There are three ways Peretz could get shitcanned, and none of them is very politically palatable. One way would be if Peretz’s own party,
Labor, decided to replace him – always unlikely, especially since there are no strong challengers within the party at the moment. A second would be if Olmert got rid of Labor and formed a new coalition with a different party – also unlikely, since the alternative would be
Binyamin Netanyahu, Olmert’s personal and ideological arch-nemesis. The third would be a new election – but that’s not too likely either, since neither Kadima nor Labor will push for an election that right now could only benefit Netanyahu’s Likud Party and its right-wing allies.

Think you’ve got it all covered? Almost. There’s one other factor that plays a vital role in this drama and has gone virtually unnoticed in the US: race. Throughout its history, Israel has been dominated politically, culturally and economically by Ashkenazi Jews (Jews from
Europe, and particularly Russia and Poland). Mizrachi Jews (from the
Middle East and North Africa), like the Moroccan-born Peretz, have been routinely marginalized – to the extent of occasionally comparing themselves to African Americans in the U.S.
The divide between Ashkenazi Jews and Mizrachi Jews is no longer as stark as it was as recently as the 1970s, but Peretz is still one of the most prominent Mizrachi figures in Israel. Had Labor defeated
Kadima in 2006, he would have become the first non-Ashkenazi Prime
Minister in the country’s history. And at this very moment, Moshe
Katsav
, the country’s first Mizrachi President, is being pressured to resign after being indicted for rape and sexual assault.
In this charged environment, it’s no surprise that some are chalking the media feeding-frenzy over Peretz’s gaffe to plain, ol' fashioned racism.
(The situation is complicated, however, by the fact that Peretz is something of a political line-crosser – Mizrachi Jews traditionally vote for Likud and other right-wing parties, and identify Labor with the discriminatory politics of the country’s early years.)

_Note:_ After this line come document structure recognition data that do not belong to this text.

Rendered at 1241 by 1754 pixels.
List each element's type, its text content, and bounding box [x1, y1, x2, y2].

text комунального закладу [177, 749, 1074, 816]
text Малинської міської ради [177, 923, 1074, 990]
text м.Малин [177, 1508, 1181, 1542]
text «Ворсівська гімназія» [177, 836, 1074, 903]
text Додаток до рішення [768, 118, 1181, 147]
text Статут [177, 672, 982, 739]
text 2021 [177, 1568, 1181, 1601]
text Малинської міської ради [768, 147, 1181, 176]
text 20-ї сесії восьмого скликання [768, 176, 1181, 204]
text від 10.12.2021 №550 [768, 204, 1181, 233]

So, what’s the moral of all this? For one thing, it’s that you can’t understand a country’s defense policy without understanding its
domestic politics.
For another, it’s that sheer voter outrage, if it’s widespread enough, can do a great deal to affect a government’s policies. The wrath of the
Israeli electorate, when spurred, is unlike anything any American politician since Nixon has faced, and the rather modest concessions it has earned – the appointment of the Winograd Commission and the resignation of Halutz – are far more impressive in light of the fact that Olmert and Peretz’s governing coalition faces no credible electoral challengers, especially from the left.
But perhaps most importantly, the lesson is that if you’re going to bungle a war and survive politically, you’re probably better off staying away from the easy visual metaphors.